The opinion of Kusnanto Anggoro in PKI: Opening a new chapter, without closing the book in the March 30 edition of The Jakarta Post is well-meaning but extremely confused and poorly informed.

"The potential for a communist rebirth remains remote" Kusnanto says. I beg to disagree: the problem with communism is that, unlike Nazism, it sounds good. Nazism was evil without disguise. It announced clearly its purposes and means: the supremacy of the Aryan race, the domination of Europe under a German empire, the destruction of the Jews, the use of force to achieve its aims.

Communism wants happiness for "Man on Earth" through material comfort, freedom from superstition (read religion) and the changing of people into a new being -- the virtuous, brave, generous, selfless and hard-working Communist Man, the Leading Light of the Proletariat, the Party Member.
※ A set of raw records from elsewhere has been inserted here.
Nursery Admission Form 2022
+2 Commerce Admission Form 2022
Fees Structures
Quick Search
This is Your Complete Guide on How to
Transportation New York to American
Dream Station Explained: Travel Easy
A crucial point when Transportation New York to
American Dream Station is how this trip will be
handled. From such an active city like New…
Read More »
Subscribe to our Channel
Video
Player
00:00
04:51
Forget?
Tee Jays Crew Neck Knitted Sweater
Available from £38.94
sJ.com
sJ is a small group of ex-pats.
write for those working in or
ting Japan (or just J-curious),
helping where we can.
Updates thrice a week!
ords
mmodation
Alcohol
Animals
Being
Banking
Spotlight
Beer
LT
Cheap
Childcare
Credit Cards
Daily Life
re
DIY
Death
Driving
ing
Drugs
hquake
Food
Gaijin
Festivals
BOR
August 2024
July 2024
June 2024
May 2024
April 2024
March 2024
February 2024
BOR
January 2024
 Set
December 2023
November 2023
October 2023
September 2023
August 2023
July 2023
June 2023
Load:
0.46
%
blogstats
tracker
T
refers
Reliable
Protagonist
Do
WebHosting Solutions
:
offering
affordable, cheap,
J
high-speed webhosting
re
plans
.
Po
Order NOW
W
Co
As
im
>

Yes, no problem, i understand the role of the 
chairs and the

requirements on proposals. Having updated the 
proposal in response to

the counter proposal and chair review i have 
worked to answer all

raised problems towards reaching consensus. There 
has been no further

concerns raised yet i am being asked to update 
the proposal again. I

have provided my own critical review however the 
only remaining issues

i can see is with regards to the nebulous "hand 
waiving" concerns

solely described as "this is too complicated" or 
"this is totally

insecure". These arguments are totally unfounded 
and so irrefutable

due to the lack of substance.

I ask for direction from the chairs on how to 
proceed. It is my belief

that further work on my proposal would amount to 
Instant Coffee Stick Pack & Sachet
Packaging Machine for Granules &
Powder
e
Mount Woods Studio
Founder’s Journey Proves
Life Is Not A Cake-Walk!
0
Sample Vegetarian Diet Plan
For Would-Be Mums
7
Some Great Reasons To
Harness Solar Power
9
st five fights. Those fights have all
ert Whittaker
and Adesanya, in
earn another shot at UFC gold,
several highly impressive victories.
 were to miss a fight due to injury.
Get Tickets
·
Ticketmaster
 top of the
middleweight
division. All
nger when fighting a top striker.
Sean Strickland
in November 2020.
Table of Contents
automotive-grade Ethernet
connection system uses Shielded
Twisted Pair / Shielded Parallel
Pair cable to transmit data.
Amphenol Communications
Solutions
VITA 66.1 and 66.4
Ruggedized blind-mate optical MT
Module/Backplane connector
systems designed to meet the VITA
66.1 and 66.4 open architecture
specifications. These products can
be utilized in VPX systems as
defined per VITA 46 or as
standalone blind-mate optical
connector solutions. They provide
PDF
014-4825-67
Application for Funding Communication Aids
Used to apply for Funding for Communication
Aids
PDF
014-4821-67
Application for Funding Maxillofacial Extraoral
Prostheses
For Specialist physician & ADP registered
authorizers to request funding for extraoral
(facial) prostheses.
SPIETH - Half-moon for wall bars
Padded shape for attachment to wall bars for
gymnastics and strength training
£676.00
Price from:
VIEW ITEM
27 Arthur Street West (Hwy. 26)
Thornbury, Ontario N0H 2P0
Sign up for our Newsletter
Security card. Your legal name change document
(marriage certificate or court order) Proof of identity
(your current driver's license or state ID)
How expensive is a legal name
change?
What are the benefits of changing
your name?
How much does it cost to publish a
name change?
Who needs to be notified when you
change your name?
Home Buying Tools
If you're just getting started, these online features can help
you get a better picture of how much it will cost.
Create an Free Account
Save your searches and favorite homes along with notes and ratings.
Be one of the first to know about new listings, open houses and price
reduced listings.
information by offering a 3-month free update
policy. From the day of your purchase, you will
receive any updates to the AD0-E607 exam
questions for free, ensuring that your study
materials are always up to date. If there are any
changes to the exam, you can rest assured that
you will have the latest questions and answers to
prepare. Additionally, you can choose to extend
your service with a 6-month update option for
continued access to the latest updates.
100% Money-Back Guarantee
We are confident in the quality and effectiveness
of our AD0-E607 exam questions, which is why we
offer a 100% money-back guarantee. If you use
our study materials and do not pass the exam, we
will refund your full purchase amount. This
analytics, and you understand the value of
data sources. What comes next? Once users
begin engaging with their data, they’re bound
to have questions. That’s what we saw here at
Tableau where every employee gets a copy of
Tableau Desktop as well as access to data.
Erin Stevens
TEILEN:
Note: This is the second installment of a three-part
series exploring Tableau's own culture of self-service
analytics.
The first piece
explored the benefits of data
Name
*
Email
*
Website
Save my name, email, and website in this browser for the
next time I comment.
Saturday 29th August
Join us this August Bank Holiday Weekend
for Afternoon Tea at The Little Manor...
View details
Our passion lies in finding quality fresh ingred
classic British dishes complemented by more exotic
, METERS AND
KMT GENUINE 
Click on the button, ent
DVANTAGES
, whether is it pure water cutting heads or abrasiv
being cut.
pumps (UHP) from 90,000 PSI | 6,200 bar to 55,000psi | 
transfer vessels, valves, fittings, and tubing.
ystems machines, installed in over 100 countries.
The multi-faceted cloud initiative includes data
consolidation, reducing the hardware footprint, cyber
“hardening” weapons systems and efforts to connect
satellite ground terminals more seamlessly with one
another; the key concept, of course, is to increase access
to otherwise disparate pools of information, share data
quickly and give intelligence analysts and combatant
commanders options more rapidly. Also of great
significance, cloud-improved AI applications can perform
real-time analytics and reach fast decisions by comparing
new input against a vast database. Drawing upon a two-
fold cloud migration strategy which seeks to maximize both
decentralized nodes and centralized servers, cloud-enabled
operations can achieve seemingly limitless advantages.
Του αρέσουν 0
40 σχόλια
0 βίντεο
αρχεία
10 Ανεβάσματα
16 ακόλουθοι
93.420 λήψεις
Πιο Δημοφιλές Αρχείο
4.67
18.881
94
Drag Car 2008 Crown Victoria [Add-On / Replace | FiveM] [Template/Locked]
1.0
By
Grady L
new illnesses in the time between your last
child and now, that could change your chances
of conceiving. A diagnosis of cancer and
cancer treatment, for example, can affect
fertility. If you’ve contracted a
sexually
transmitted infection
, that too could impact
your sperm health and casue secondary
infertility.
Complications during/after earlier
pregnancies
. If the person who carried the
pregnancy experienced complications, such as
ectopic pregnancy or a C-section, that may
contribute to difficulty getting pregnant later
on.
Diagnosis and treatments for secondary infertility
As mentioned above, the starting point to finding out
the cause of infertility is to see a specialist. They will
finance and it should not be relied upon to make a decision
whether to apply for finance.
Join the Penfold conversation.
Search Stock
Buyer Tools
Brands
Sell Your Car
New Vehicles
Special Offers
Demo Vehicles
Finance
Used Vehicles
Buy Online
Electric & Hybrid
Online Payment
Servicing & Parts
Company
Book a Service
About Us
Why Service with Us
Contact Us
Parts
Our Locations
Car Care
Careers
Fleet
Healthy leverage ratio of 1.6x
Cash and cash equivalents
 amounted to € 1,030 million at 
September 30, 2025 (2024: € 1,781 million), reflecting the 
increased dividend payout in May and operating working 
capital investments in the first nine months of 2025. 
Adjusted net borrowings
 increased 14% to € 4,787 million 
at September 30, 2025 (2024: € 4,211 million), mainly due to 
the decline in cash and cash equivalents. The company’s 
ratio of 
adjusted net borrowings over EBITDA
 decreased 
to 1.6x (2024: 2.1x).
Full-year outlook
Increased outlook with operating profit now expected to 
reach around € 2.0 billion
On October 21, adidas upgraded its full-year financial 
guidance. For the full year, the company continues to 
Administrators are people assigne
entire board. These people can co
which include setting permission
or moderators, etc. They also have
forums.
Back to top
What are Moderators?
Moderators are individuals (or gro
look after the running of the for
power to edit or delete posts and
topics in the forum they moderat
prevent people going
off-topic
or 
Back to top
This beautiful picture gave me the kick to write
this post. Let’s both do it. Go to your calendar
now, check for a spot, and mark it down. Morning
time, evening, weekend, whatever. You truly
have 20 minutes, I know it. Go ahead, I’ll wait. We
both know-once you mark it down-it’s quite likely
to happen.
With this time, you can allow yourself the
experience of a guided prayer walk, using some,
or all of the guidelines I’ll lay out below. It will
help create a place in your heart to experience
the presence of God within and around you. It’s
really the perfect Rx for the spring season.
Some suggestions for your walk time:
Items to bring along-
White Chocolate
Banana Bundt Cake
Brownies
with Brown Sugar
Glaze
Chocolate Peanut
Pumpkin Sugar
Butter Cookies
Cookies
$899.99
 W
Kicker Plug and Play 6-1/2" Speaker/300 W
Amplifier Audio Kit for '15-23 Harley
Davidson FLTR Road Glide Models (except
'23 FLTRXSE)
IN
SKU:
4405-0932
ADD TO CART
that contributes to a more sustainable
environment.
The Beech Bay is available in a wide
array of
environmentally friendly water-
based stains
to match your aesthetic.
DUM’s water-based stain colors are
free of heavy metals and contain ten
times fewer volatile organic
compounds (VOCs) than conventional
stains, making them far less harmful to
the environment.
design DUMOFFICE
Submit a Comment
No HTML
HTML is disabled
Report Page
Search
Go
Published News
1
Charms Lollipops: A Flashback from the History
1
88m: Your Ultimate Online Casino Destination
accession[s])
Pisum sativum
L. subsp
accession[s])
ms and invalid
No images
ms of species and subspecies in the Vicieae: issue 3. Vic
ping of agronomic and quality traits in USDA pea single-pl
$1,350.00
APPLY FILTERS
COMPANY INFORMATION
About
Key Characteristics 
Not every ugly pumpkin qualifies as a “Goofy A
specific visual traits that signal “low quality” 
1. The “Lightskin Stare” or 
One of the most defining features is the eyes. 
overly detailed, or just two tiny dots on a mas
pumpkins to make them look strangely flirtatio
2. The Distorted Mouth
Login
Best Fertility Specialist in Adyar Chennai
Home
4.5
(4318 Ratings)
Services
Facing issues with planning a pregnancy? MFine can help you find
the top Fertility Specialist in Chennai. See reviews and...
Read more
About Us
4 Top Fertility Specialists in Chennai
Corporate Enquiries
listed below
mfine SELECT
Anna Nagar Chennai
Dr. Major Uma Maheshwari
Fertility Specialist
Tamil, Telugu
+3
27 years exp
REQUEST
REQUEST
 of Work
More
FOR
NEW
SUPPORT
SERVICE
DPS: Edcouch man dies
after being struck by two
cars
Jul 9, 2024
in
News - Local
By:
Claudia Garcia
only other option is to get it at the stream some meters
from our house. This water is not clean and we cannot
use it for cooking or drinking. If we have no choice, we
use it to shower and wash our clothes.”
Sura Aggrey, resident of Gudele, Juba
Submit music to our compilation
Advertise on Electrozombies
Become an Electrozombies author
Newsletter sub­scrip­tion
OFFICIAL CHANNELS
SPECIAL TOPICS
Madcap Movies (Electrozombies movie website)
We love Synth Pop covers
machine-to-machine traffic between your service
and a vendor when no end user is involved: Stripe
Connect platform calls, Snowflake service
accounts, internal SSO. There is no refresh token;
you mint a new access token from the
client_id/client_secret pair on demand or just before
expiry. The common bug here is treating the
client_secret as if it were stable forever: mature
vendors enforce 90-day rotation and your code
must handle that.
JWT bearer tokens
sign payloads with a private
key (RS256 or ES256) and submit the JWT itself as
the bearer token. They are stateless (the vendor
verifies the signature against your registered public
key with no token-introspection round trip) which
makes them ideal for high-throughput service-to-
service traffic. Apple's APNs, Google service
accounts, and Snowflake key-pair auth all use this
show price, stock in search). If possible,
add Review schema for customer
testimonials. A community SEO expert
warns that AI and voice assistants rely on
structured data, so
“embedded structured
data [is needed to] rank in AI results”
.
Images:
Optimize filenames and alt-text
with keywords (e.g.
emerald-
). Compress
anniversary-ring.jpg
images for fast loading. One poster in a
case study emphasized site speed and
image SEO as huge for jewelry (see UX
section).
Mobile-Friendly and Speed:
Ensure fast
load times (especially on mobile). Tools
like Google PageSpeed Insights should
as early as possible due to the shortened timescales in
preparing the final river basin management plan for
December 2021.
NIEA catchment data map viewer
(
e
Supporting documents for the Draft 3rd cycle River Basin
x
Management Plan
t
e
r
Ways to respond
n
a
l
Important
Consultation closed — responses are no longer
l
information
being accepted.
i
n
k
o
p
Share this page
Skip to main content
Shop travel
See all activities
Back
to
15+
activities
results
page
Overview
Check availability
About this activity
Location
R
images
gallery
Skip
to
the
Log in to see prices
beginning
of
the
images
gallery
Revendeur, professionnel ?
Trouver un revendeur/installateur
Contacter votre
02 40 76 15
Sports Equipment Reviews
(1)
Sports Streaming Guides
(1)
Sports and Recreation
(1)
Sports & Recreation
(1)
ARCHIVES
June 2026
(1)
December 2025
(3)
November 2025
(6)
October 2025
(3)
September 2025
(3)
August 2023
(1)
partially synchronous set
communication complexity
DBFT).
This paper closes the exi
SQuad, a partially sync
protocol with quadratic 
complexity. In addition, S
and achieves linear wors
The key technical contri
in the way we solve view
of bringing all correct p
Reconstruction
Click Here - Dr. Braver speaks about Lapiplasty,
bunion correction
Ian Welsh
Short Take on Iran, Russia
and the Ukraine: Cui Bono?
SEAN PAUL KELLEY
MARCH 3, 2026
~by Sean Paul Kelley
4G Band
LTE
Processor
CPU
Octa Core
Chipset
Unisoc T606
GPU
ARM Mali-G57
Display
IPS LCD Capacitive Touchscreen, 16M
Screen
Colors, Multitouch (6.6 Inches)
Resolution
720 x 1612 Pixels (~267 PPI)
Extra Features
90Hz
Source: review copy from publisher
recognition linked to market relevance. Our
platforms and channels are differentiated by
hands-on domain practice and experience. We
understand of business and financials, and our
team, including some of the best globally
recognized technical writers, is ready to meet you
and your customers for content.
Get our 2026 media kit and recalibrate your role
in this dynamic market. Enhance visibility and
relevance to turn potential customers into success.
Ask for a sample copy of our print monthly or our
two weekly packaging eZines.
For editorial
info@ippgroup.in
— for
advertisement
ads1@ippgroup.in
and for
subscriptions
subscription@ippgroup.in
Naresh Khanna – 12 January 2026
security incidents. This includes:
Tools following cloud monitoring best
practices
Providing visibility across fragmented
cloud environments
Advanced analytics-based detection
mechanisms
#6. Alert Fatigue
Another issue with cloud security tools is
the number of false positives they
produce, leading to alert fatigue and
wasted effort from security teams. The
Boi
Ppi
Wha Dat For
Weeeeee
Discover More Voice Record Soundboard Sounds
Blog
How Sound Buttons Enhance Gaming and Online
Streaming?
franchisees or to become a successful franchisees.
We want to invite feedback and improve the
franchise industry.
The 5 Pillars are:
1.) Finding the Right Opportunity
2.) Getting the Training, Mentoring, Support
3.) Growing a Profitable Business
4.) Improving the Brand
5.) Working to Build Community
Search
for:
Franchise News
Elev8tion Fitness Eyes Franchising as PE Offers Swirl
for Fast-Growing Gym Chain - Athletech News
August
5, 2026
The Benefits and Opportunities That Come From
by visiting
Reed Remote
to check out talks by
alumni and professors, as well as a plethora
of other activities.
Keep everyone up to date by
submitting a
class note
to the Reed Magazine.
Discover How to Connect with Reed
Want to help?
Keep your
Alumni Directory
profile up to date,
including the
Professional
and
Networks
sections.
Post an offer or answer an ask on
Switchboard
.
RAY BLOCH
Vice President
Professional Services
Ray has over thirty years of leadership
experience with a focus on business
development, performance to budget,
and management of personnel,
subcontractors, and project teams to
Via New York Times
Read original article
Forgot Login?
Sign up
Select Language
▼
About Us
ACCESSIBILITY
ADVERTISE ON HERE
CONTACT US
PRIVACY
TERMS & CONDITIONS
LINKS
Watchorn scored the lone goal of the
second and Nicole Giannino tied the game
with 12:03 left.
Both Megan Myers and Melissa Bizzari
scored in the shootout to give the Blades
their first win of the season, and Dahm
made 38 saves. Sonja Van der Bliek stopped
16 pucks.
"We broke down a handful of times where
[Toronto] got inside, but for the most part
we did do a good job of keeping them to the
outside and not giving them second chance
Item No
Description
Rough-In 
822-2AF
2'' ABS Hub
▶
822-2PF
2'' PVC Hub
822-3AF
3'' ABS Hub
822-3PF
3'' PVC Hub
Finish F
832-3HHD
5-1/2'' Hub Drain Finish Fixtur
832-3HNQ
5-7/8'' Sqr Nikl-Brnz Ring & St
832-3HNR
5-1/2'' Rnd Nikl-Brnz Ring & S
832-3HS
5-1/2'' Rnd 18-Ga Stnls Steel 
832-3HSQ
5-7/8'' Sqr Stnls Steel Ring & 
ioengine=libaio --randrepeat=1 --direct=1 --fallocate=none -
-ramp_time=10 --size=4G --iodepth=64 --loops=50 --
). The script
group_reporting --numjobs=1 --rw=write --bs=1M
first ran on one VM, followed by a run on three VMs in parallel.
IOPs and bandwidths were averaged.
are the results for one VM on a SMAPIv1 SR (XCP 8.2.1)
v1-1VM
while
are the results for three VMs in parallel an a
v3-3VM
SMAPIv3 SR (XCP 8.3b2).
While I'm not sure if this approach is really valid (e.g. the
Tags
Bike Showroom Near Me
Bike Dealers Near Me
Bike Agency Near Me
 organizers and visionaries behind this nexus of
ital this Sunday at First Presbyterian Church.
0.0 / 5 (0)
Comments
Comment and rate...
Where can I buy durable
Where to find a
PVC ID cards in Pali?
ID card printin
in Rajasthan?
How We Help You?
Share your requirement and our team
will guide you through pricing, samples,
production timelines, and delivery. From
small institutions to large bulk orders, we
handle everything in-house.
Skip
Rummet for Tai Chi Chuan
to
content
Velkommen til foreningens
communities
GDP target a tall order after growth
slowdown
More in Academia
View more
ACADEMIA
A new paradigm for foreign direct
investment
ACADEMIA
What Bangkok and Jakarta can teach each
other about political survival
This is music to the ears of the young and generous, the naive, the well-meaning, the secular do-gooders, the nice atheists of all persuasions, the leftist intellectuals. As to those who refused to become these little communist angels, it is evident that they fully deserved what came to them.

In terms of consequences, Nazism's track record against that of communism is, contrary to what Kustanto says, mere child's play: The Nazis murdered six million Jews, and caused, directly or indirectly, the estimated 20 million dead of World War II. This rates nothing against communist achievements in the area of mass murder: the revolt of the Kulaks, the starvation in the Ukraine in the late 1920s caused by the forced collectivization of the farms, the Stalinian purges, the systematic murder of the Russian officer cadre on the eve of World War II and as its consequence the huge losses the Russian army suffered under incompetent officers, the Korean war and the starvation of North Korea in the nineties, the Gulag, the Great Leap forward and the death by starvation of an estimated 50 million Chinese as a result, the Cultural Revolution and its mass murders, the Cambodian genocide, and a few other things I have forgotten Child's play indeed. Indonesia needs a "rational, not Orwellian, anticommunism", Kusnanto goes on to say.

Well, the Orwell he read is not the same as mine: Animal Farm and 1984 are perfectly rational works that describe factually and with great accuracy how the communist system derails, not because Stalin or Kim-Il-sung are freaks of nature, but because Stalin and Kim are the obligatory outcome of the implementation of the Communist Way. The leading pig of Animal Farm, the one who is "more equal than others", starts with the best intentions. He is nevertheless bound to end up a mass murderer.

More than ever, we need George Orwell to fuel our visceral anticommunism: The communist dream is still alive, and the worst part is that it is alive in the minds and hearts of perfectly decent people.